O futebol integra a cultura do Brasil ao ponto de
identidade nacional. Por representar o país de modo tão significativo, a
seleção brasileira não deve mais ficar na esfera privada, pois inegável e
insofismável o interesse nacional na sua organização. O Congresso Nacional deve
emendar a Constituição e sob um novo artigo (217-A) criar órgão executivo
autônomo composto de representantes da câmara dos deputados, do ministério dos
esportes, da confederação de futebol, dos árbitros e da imprensa esportiva, todos
em igual número, com a precípua e exclusiva competência para organizar a
seleção brasileira, escolher jogadores, treinador e membros da comissão
técnica, sempre que o Brasil participar de competições internacionais. O novo
órgão propiciará benéfico distanciamento dos interesses econômicos privados. A
seleção ficará livre das pirraças dos dirigentes e dos técnicos da Confederação
Brasileira de Futebol (CBF) em relação a certos jogadores injustamente
preteridos, como aconteceu no passado (Romário, Djalminha e outros) e acontece no
presente (Ronaldinho, Fabiano, Lucas). Circunstância agravante: alguns
selecionados não estão dentro do seu melhor padrão (caso de Fred e Jô). Há
jogadores que serviriam melhor à seleção (caso de Douglas do Vasco e do Walter
do Fluminense).
A democracia brasileira tem tríplice dimensão:
política, econômica e social. Entre os objetivos fundamentais da república
brasileira está o de promover o bem de todos. O bem cultural entra nessa
pluralidade, incluído na ordem social. O futebol é um bem cultural da nação
brasileira. Ao Estado compete: (1) garantir a democratização do acesso aos bens
culturais; (2) fomentar práticas desportivas. O novo artigo a ser introduzido na
Constituição com base nesses preceitos dará tratamento específico à seleção
brasileira de futebol ante o seu alto valor representativo para a cultura
popular e para a república brasileira. Ao mesmo tempo, eliminará um resquício
ditatorial. A seleção refletirá a vontade do povo e não a vontade do presidente
da confederação.
Nenhum clube brasileiro classificou-se para as
partidas semifinais da copa “Libertadores de América”. Mau agouro. O
desempenho das equipes competidoras revelou declínio do futebol na América. A
vitória de seleção de outro continente afigura-se mais provável nesta copa
mundial. Para vitória americana será necessário que o futebol das outras plagas
esteja em nível igual ou inferior ao da América. Após o início dos jogos esse
nível poderá ser medido adequadamente. Até o momento, o nível europeu parece
suplantar o americano. As seleções africanas e asiáticas podem se exibir com
proficiência e obter classificação honrosa.

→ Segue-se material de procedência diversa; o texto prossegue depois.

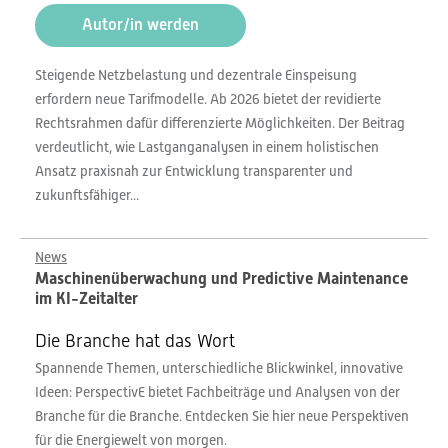
Autor/in werden
Steigende Netzbelastung und dezentrale Einspeisung
erfordern neue Tarifmodelle. Ab 2026 bietet der revidierte
Rechtsrahmen dafür differenzierte Möglichkeiten. Der Beitrag
verdeutlicht, wie Lastganganalysen in einem holistischen
Ansatz praxisnah zur Entwicklung transparenter und
zukunftsfähiger...
News
Maschinenüberwachung und Predictive Maintenance
im KI-Zeitalter
Die Branche hat das Wort
Spannende Themen, unterschiedliche Blickwinkel, innovative
Ideen: PerspectivE bietet Fachbeiträge und Analysen von der
Branche für die Branche. Entdecken Sie hier neue Perspektiven
für die Energiewelt von morgen.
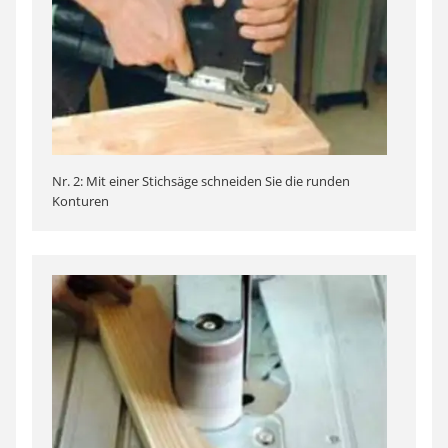
Nr. 2: Mit einer Stichsäge schneiden Sie die runden
Konturen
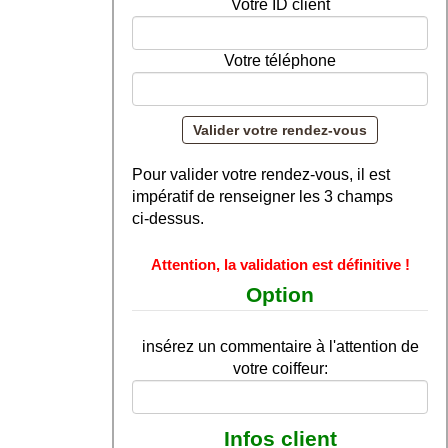
Votre ID client
Votre téléphone
Pour valider votre rendez-vous, il est
impératif de renseigner les 3 champs
ci-dessus.
Attention, la validation est définitive !
Option
insérez un commentaire à l'attention de
votre coiffeur:
Infos client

Equipes americanas apresentam alguns jogadores de
qualidade técnica superior à média, porém “uma andorinha não faz verão”. Se
houver equilíbrio entre as seleções, a garra dos jogadores americanos será
fator decisivo. Vitória na última “Copa das Confederações” é parâmetro enganoso.

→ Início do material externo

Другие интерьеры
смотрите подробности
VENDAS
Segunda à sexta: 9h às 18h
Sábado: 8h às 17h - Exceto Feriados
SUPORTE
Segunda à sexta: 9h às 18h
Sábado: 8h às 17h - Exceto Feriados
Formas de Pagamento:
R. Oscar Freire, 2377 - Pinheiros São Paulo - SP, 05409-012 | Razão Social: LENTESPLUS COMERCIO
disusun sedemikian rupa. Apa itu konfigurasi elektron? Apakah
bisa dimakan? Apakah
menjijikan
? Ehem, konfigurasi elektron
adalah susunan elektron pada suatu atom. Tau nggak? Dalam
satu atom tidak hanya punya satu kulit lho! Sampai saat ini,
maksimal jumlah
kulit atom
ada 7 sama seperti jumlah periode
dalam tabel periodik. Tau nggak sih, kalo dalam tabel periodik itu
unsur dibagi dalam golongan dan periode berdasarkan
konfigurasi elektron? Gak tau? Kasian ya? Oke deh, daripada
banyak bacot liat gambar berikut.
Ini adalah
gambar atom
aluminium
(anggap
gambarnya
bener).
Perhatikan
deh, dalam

Em reportagem pela TV no corrente mês um cidadão uruguaio faz o seguinte
comentário: A copa de 1950 trouxe mais benefício ao derrotado Brasil do que ao
vencedor Uruguai. O Brasil olhou para frente, reagiu, venceu uma seqüência de
copas e se tornou referência mundial. O Uruguai ficou petrificado com o brilho
daquela vitória e nunca mais venceu copa mundial. Esta reflexão do cidadão
uruguaio lembra passagem bíblica: a seleção uruguaia portou-se à semelhança da
mulher de Lot que olhou para trás e se transformou em uma coluna de sal (Gênesis 19: 26). No Brasil, aconteceu
fenômeno semelhante depois da vitória de 1970. A ressaca brasileira
durou 24 anos. Atualmente, não vence há 12 anos e levará mais 12 até a próxima
vitória, se nada mudar.
Lisboa, 24/05/2014. Liga dos campeões europeus.
Atlético de Madri, a mais recente vítima da esperteza burra. O treinador
ignorou a milenar lição oriental: o
ataque é a melhor defesa. Recuar e avançar de modo alternado e constante ainda
é tática aceitável, mas permanecer na retranca para garantir vitória com a
diferença de apenas um gol no placar é tática suicida.